I didn’t hear the rest of the interview, because I was laughing too hard. That was two years ago, but the image of Greta’s gorgeous head on top of a head of lettuce has never left me. Or the idea that this highly successful, world recognized, and very conservative broadcaster was still being driven by her mom’s opinions.
Those of us who have lost our mothers might even yearn to hear their voices again. But whether our parents are alive or not, we often hear their voice in our head all the time. In my case, I remember, “Don’t cry over spilled milk.” For many years, I assumed it meant don’t sweat the small stuff, remember what’s important, etc—valuable lessons. Later I figured out that the phrase also implied her unspoken motto: “Never, never engage in conflict with anyone.”

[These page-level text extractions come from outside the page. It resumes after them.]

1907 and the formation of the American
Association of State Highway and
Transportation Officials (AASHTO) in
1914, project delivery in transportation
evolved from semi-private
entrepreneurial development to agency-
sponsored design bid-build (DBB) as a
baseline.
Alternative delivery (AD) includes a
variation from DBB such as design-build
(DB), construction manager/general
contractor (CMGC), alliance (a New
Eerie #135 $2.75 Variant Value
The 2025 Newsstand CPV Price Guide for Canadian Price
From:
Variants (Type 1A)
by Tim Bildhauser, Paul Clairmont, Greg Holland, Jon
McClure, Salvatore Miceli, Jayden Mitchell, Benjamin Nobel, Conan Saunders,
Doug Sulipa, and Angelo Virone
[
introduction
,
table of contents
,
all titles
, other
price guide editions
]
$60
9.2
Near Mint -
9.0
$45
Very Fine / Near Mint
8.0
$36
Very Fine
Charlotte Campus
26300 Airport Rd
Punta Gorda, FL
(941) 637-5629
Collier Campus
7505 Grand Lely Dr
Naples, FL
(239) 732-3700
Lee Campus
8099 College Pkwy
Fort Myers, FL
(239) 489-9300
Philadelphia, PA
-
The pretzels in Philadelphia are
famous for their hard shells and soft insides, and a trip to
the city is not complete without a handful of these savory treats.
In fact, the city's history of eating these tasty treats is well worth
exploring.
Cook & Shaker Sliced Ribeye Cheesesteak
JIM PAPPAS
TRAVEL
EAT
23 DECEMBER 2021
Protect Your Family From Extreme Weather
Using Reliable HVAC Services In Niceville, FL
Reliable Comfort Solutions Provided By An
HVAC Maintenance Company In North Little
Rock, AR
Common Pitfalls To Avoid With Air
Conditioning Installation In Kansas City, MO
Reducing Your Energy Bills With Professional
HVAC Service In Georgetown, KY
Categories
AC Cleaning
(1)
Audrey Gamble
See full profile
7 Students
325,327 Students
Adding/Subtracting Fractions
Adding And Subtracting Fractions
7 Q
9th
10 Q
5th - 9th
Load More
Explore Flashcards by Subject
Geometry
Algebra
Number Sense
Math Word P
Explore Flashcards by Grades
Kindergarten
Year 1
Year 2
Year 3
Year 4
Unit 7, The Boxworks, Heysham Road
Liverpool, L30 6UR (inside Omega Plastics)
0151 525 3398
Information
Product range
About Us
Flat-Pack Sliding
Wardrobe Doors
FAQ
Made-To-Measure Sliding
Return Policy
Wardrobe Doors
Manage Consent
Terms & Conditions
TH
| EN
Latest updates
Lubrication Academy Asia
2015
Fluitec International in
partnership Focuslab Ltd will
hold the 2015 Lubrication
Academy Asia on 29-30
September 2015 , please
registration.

If an attempt to follow is made, it might help keep an artificial peace—for awhile. But in business, the manager who avoids conflict at all costs is not managing. Rather he/she is stirring a pot of tasks, duties and people. Constructive conflict, as Patrick Lencioni has defined so clearly, is required for creative problem-solving and generating the commitment needed for effective performance. As Lencioni makes clear, you can never get the best results if you aren’t hearing the opinions of all of your team—and that requires managed conflict.
This brings me to a question raised by many others: were/are our parents right or wrong in the advice, admonishments and corrections they gave us?
Years ago I read the book “Games Mother Never Taught You” by Betty Lehan Harragan. It left me with my jaw dropping to realize what was out there in the world that I had no awareness of—and of which my mother was totally ignorant. Then I begin to wonder: what else didn’t she know about? How did her experience shape her advice and admonishments? Maybe she wasn’t always right…
Perhaps that’s what all grown ups come to realize eventually. That might even be one definition of maturity. But then what about Greta? Why does her mother still have so much power over her? Not malicious power at all. Mom’s trying to be helpful. But most mothers have no training in effective communication skills. Few understand how to offer comments that don’t put the person on the defensive. Even if Greta’s mom had training, the comment might sound unkind to some. But what if it were said in jest. What if Greta and her mom are best friends, and that’s the way they talk to each other? I will never know, but I probably won’t lose the head of lettuce image of Greta. Somehow I don’t think it would bother Greta in the slightest.